Bernard Salt, a commentator and adviser on consumer, cultural and demographic trends, told StartupSmart the data will prove useful for businesses.

 

“What it shows is the centre of gravity, middle Australia, really sits in the suburbs… It sounds predictable and that’s what the middle market is,” Salt says.

 

“There’s a tendency for businesses and for others to think that everything is changing because they see people moving into apartments and not get married, and Gen Y flitting from job to job.

 

“Business needs to understand that, relative to mainstream Australia, they live in a bubble.

 

“If you’re selling cars, holidays or houses, and everything in between, then you need to consider not what is inside of the bubble… but to connect with the vast majority of middle Australia.

 

“And that is pitching their product to [consumers in their] mid to late 30s, pitching their product so it’s female-friendly.”

 

Meanwhile, the proportion of young adults born overseas has grown from 23% in 1976 to 27% in 2011. The countries where they were born have also changed.

 

In 2011, more than half of young adults born overseas were born in Asia.

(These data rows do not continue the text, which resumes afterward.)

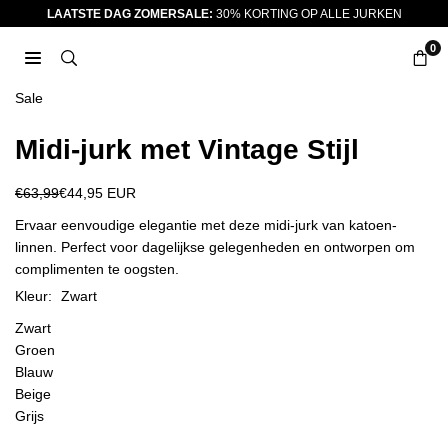
Ga
LAATSTE DAG ZOMERSALE:
30% KORTING OP ALLE JURKEN
naar
0
inhoud
JURKJES.CO
Sale
Midi-jurk met Vintage Stijl
€63,99
€44,95 EUR
Reguliere
prijs
Ervaar eenvoudige elegantie met deze midi-jurk van katoen-
linnen. Perfect voor dagelijkse gelegenheden en ontworpen om
complimenten te oogsten.
Kleur:
Zwart
Zwart
Groen
Blauw
Beige
Grijs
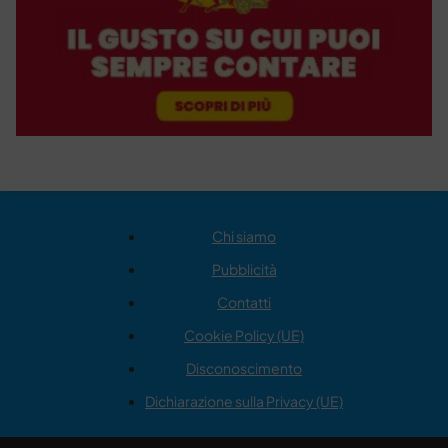
Chi siamo
Pubblicità
Contatti
Cookie Policy (UE)
Disconoscimento
Dichiarazione sulla Privacy (UE)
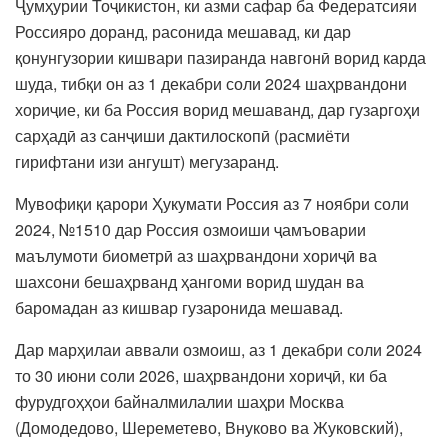
Ҷумҳурии Тоҷикистон, ки азми сафар ба Федератсияи
Россияро доранд, расонида мешавад, ки дар
қонунгузории кишвари пазиранда навгонӣ ворид карда
шуда, тибқи он аз 1 декабри соли 2024 шаҳрвандони
хориҷие, ки ба Россия ворид мешаванд, дар гузаргоҳи
сарҳадӣ аз санҷиши дактилоскопӣ (расмиёти
гирифтани изи ангушт) мегузаранд.
Мувофиқи қарори Ҳукумати Россия аз 7 ноябри соли
2024, №1510 дар Россия озмоиши ҷамъоварии
маълумоти биометрӣ аз шаҳрвандони хориҷӣ ва
шахсони бешаҳрванд ҳангоми ворид шудан ва
баромадан аз кишвар гузаронида мешавад.
Дар марҳилаи аввали озмоиш, аз 1 декабри соли 2024
то 30 июни соли 2026, шаҳрвандони хориҷӣ, ки ба
фурудгоҳҳои байналмилалии шаҳри Москва
(Домодедово, Шереметево, Внуково ва Жуковский),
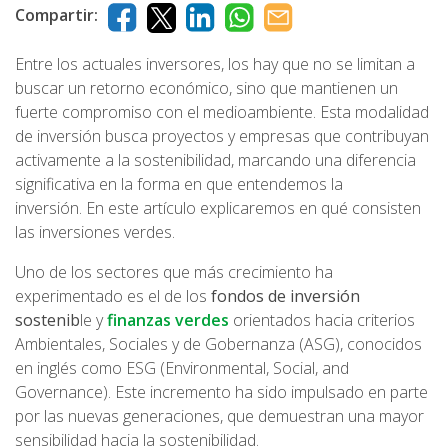
Compartir:
Entre los actuales inversores, los hay que no se limitan a
buscar un retorno económico, sino que mantienen un
fuerte compromiso con el medioambiente. Esta modalidad
de inversión busca proyectos y empresas que contribuyan
activamente a la sostenibilidad, marcando una diferencia
significativa en la forma en que entendemos la
inversión. En este artículo explicaremos en qué consisten
las inversiones verdes.
Uno de los sectores que más crecimiento ha
experimentado es el de los
fondos de inversión
sostenib
le y
finanzas verdes
orientados hacia criterios
Ambientales, Sociales y de Gobernanza (ASG), conocidos
en inglés como ESG (Environmental, Social, and
Governance). Este incremento ha sido impulsado en parte
por las nuevas generaciones, que demuestran una mayor
sensibilidad hacia la sostenibilidad.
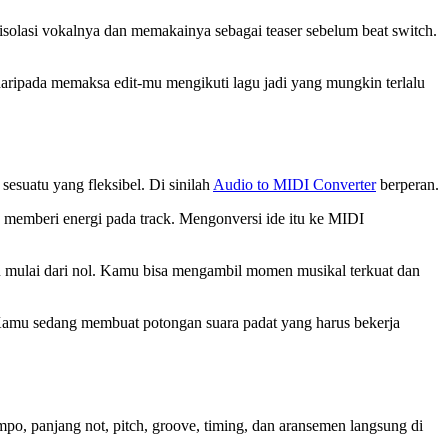
isolasi vokalnya dan memakainya sebagai teaser sebelum beat switch.
aripada memaksa edit-mu mengikuti lagu jadi yang mungkin terlalu
esuatu yang fleksibel. Di sinilah
Audio to MIDI Converter
berperan.
g memberi energi pada track. Mengonversi ide itu ke MIDI
au mulai dari nol. Kamu bisa mengambil momen musikal terkuat dan
Kamu sedang membuat potongan suara padat yang harus bekerja
po, panjang not, pitch, groove, timing, dan aransemen langsung di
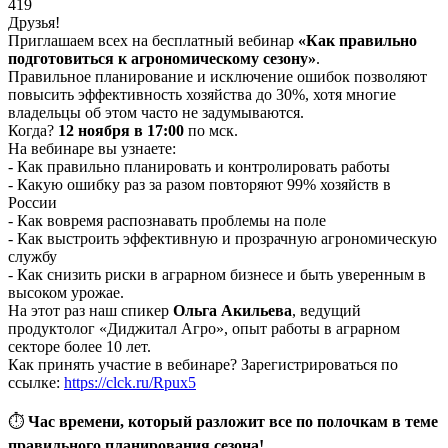
419
Друзья!
Приглашаем всех на бесплатный вебинар
«Как правильно
подготовиться к агрономическому сезону»
.
Правильное планирование и исключение ошибок позволяют
повысить эффективность хозяйства до 30%, хотя многие
владельцы об этом часто не задумываются.
Когда?
12 ноября в 17:00
по мск.
На вебинаре вы узнаете:
- Как правильно планировать и контролировать работы
- Какую ошибку раз за разом повторяют 99% хозяйств в
России
- Как вовремя распознавать проблемы на поле
- Как выстроить эффективную и прозрачную агрономическую
службу
- Как снизить риски в аграрном бизнесе и быть уверенным в
высоком урожае.
На этот раз наш спикер
Ольга Акильева
, ведущий
продуктолог «Диджитал Агро», опыт работы в аграрном
секторе более 10 лет.
Как принять участие в вебинаре? Зарегистрироваться по
ссылке:
https://clck.ru/Rpux5
⏱
Час времени, который разложит все по полочкам в теме
правильного планирования сезона!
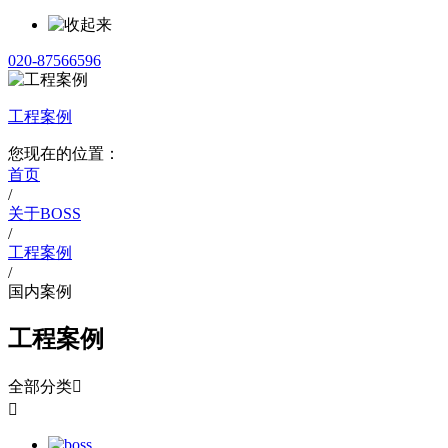
020-87566596
工程案例
您现在的位置：
首页
/
关于BOSS
/
工程案例
/
国内案例
工程案例
全部分类


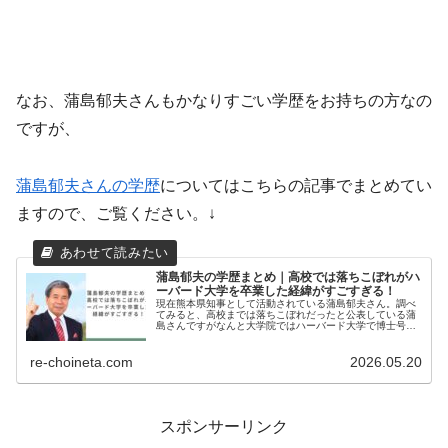
なお、蒲島郁夫さんもかなりすごい学歴をお持ちの方なの
ですが、
蒲島郁夫さんの学歴
についてはこちらの記事でまとめてい
ますので、ご覧ください。↓
蒲島郁夫の学歴まとめ｜高校では落ちこぼれがハ
ーバード大学を卒業した経緯がすごすぎる！
現在熊本県知事として活動されている蒲島郁夫さん。調べ
てみると、高校までは落ちこぼれだったと公表している蒲
島さんですがなんと大学院ではハーバード大学で博士号ま
で取得したすごい人でした。そこで今回は、蒲島郁夫さん
の学歴まとめとして出身高校や出身...
re-choineta.com
2026.05.20
スポンサーリンク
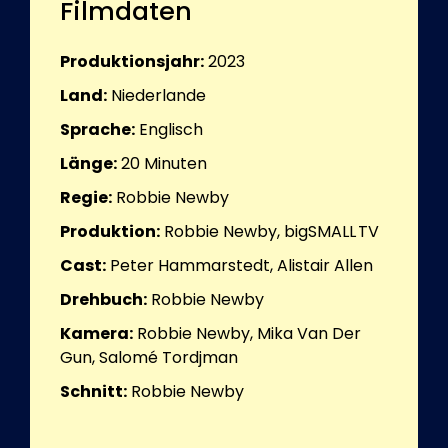
Filmdaten
Produktionsjahr:
2023
Land:
Niederlande
Sprache:
Englisch
Länge:
20
Minuten
Regie:
Robbie Newby
Produktion:
Robbie Newby, bigSMALL TV
Cast:
Peter Hammarstedt, Alistair Allen
Drehbuch:
Robbie Newby
Kamera:
Robbie Newby, Mika Van Der
Gun, Salomé Tordjman
Schnitt:
Robbie Newby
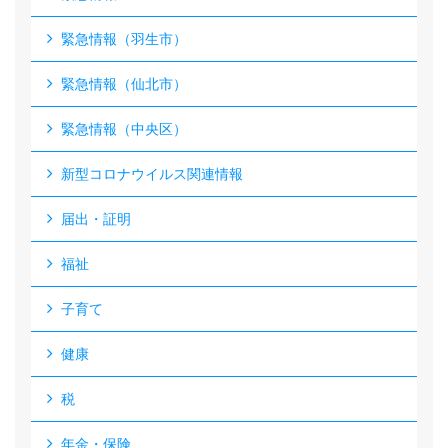
緊急情報（羽生市）
緊急情報（仙北市）
緊急情報（中央区）
新型コロナウイルス関連情報
届出・証明
福祉
子育て
健康
税
年金・保険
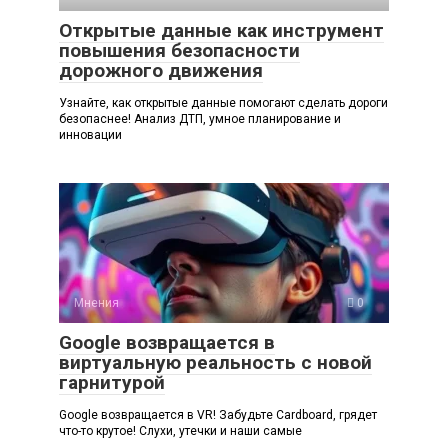
Открытые данные как инструмент
повышения безопасности
дорожного движения
Узнайте, как открытые данные помогают сделать дороги
безопаснее! Анализ ДТП, умное планирование и
инновации
Мнения
0
Google возвращается в
виртуальную реальность с новой
гарнитурой
Google возвращается в VR! Забудьте Cardboard, грядет
что-то крутое! Слухи, утечки и наши самые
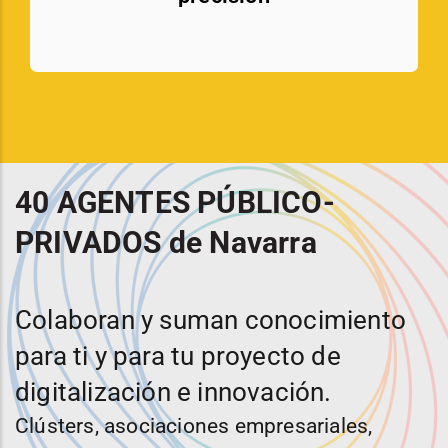
40 AGENTES PÚBLICO-
PRIVADOS de Navarra
Colaboran y suman conocimiento
para ti y para tu proyecto de
digitalización e innovación.
Clústers, asociaciones empresariales,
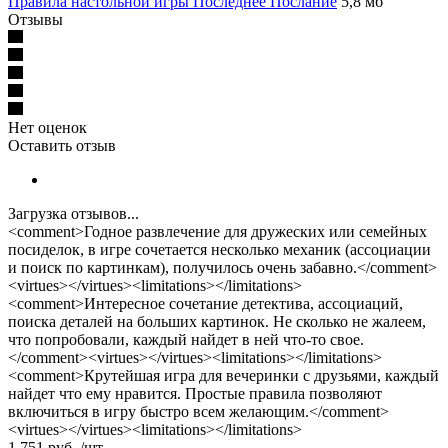
Правила настольной игры Последнее Послание
5,8 мб
Отзывы
Нет оценок
Оставить отзыв
Загрузка отзывов...
<comment>Годное развлечение для дружеских или семейных
посиделок, в игре сочетается несколько механик (ассоциации
и поиск по картинкам), получилось очень забавно.</comment>
<virtues></virtues><limitations></limitations>
<comment>Интересное сочетание детектива, ассоциаций,
поиска деталей на больших картинок. Не сколько не жалеем,
что попробовали, каждый найдет в ней что-то свое.
</comment><virtues></virtues><limitations></limitations>
<comment>Крутейшая игра для вечеринки с друзьями, каждый
найдет что ему нравится. Простые правила позволяют
включиться в игру быстро всем желающим.</comment>
<virtues></virtues><limitations></limitations>
1 751
руб.
/шт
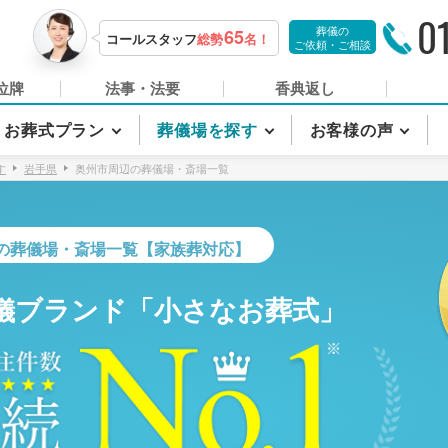
0
葬儀の
65
コールスタッフ
総勢
名！
ご依頼・ご相談
位牌
法事・法要
香典返し
お葬式プラン
葬儀場を探す
お客様の声
す
岩手県
奥州市周辺の葬儀場・斎場一覧
の葬儀場・斎場一覧【家族葬対応】
儀ブランド「小さなお葬式」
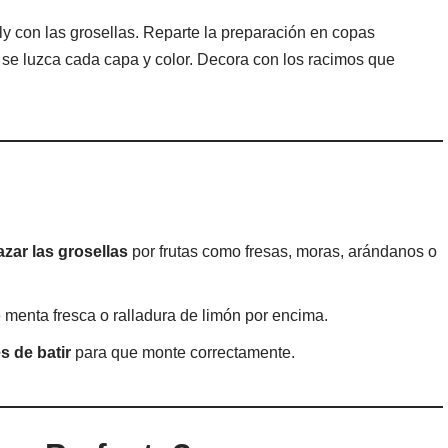
ly con las grosellas. Reparte la preparación en copas
e se luzca cada capa y color. Decora con los racimos que
.
zar las grosellas
por frutas como fresas, moras, arándanos o
 menta fresca o ralladura de limón por encima.
s de batir
para que monte correctamente.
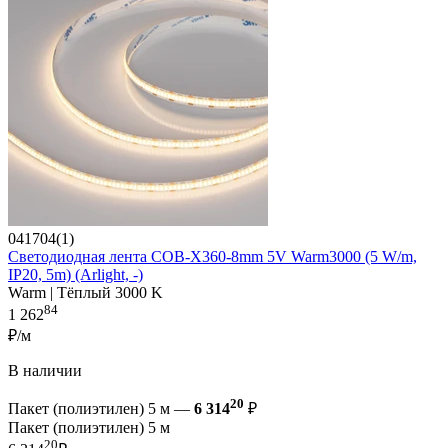
041704(1)
Светодиодная лента COB-X360-8mm 5V Warm3000 (5 W/m,
IP20, 5m) (Arlight, -)
Warm | Тёплый 3000 K
84
1 262
₽/м
В наличии
20
Пакет (полиэтилен) 5 м —
6 314
₽
Пакет (полиэтилен) 5 м
20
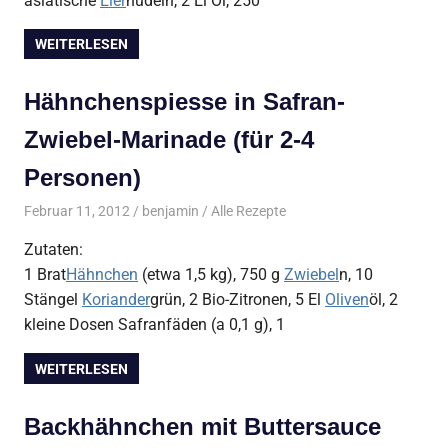
asiatische
Eier
nudeln, 2 El Öl, 250
WEITERLESEN
Hähnchenspiesse in Safran-
Zwiebel-Marinade (für 2-4
Personen)
Februar 11, 2012
benjamin
Alle Rezepte
Zutaten:
1 Brat
Hähnchen
(etwa 1,5 kg), 750 g
Zwiebel
n, 10
Stängel
Koriander
grün, 2 Bio-Zitronen, 5 El
Oliven
öl, 2
kleine Dosen Safranfäden (a 0,1 g), 1
WEITERLESEN
Backhähnchen mit Buttersauce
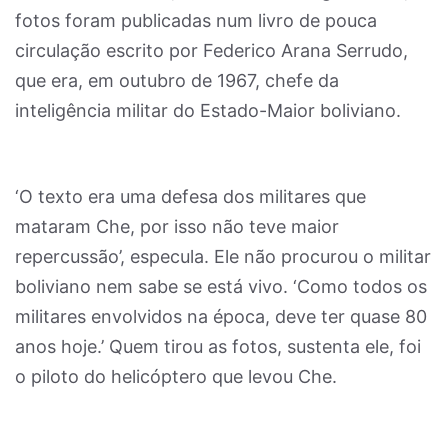
fotos foram publicadas num livro de pouca
circulação escrito por Federico Arana Serrudo,
que era, em outubro de 1967, chefe da
inteligência militar do Estado-Maior boliviano.
‘O texto era uma defesa dos militares que
mataram Che, por isso não teve maior
repercussão’, especula. Ele não procurou o militar
boliviano nem sabe se está vivo. ‘Como todos os
militares envolvidos na época, deve ter quase 80
anos hoje.’ Quem tirou as fotos, sustenta ele, foi
o piloto do helicóptero que levou Che.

Around one in ten were born in the United Kingdom and Ireland, with 7% born in the rest of Europe.

 

In 1976, most of those born overseas were born in either the United Kingdom and Ireland (36%), or the rest of Europe (40%). Only around one in ten were born in Asia.

 

Again, Salt says there are opportunities for businesses to capitalise on these changes.

 

“With a stronger Asian influence, we are sophisticated, more open to new ideas, we are more inquiring in terms of our tastes and preferences,” he says.

 

“We were xenophobic almost in our view, and quite chauvinistic in our view, in the 1960s and 1970s… [Then] in came the Mediterraneans, in came the Asians.

 

“We realised, actually that lifestyle is pretty good – it’s better than what we’d been eating – and all of a sudden we’re eating out on the pavement.”

 

Meanwhile, the ABS has released some interesting figures regarding internet activity.

 

During the December 2012 quarter, more than 550,000 terabytes were downloaded via the internet – a 33% increase on the volume of data downloaded during the June 2012 quarter.

 

Diane Braskic, ABS director of the innovation and technology statistics branch, said in a statement the statistics show continued growth of internet downloads in Australia.

 

“The growth in data downloads is consistent with factors such as increased subscriber numbers, the continuing move away from dialup, and the emergence of technologies that enable faster internet,” she said.

 

“Throughout 2012 the number of internet subscribers increased 5% to a total of almost 12.2 million.”

 

The ABS figures also reveal an increase in mobile handset internet usage.

 

“Data downloaded by mobile handset subscribers increased by 38% to 13,700 terabytes, however this still represents a relatively small proportion of total data downloads,” Braskic said.

 

Data downloaded by fixed-line broadband accounted for 95% of total data download volume.